Yeah all the foals she bred have been run like clockwork lol, shes the perfect mum and keeps looking wistfully at the foal next door hehe.

Forgot to add the Foal would be my future horse, Honeys great tempremant with some height and cobbyness added would make the perfect horse!


----------



## emlybob (18 June 2010)

I've just scanned a 20 year old in foal who has previously had 6 foals.  As long as they are fit and well i don't see why you can't breed from them


----------



## hippomaniac (18 June 2010)

We had a Mare come to us for covering at 26 although we were told that she was 21, we only found out later her real age, any way she went on to have a Fab Foal with no problems, However it was not her first.


----------



## Tempi (18 June 2010)

As long as they are fit an healthy and the vet has checked her etc then she should be fine.
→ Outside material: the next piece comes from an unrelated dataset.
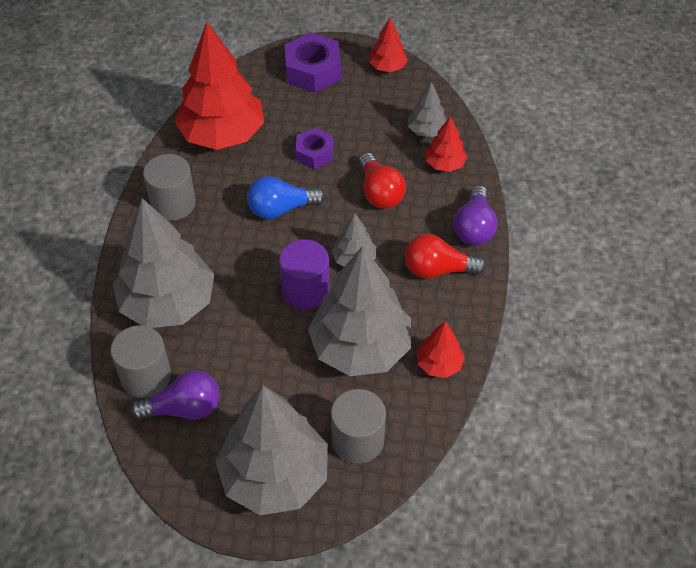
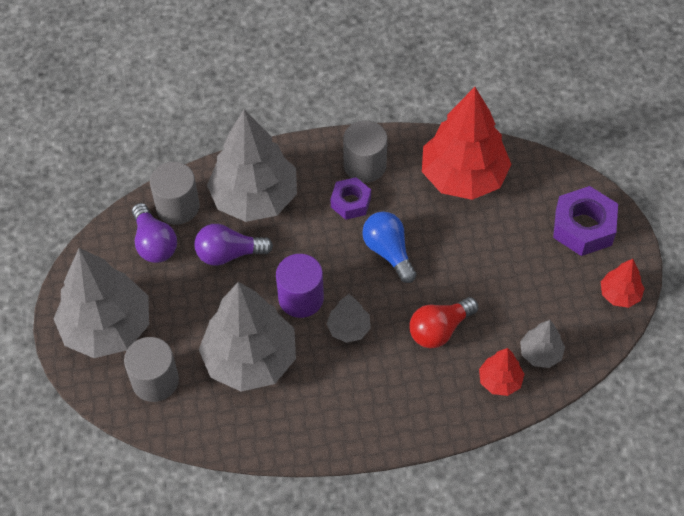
camera: 75 degrees right, 5 degrees up
purple nut [296,128,333,169] -> purple nut moved to [331,177,371,220]
red light bulb [405,234,486,279] -> none
red tree [417,321,465,378] -> none
purple light bulb [454,185,498,245] -> purple light bulb moved to [195,224,273,266]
My mare had her first foal at 15 and is about 5weeks pregnant now so will be 18 when she has ''it'' next year.  I ride her 4 times a week though and she is very fit and healthy.  She didnt take first time (did previously) this time, but apart from that all has gone ok so far *touches wood*


----------



## Lgd (18 June 2010)

My broodie is my old advanced mare. she had her first foal at 17yo and has just had her second at 21yo. She's still fit and sound - she was in full ridden work between the two pregnancies. Easy pregnancies and easy labour/delivery.


----------



## Simsar (18 June 2010)

Your mare will soon let you no if she is to old by not conceiving.  But as long as she is fit and well she isn't to old.


----------



## whirlwindhorses (18 June 2010)

My 23 year old mare had a filly foal 10 days ago. This is her seventh foal, her sixth one was born six years ago. I have another mare who is 19 this year, she has a foal at foot and will be covered again on her next season. Both mares look really well, enjoy being mothers and produce some really nice and useful foals!


----------



## Doncella (20 June 2010)

My 20 year old mare has scanned in foal.


----------



## dianchi (20 June 2010)

My girly is 16 and were trying with her this year, she did have a foal prior to me owning her 10 years ago.
I agree with Simsar, if she isnt right she wont take, worth getting your vet to check her out, and also what the degree of arth. is as you wont be able to have her on bute during pregnacy.
If all is good, good luck!


----------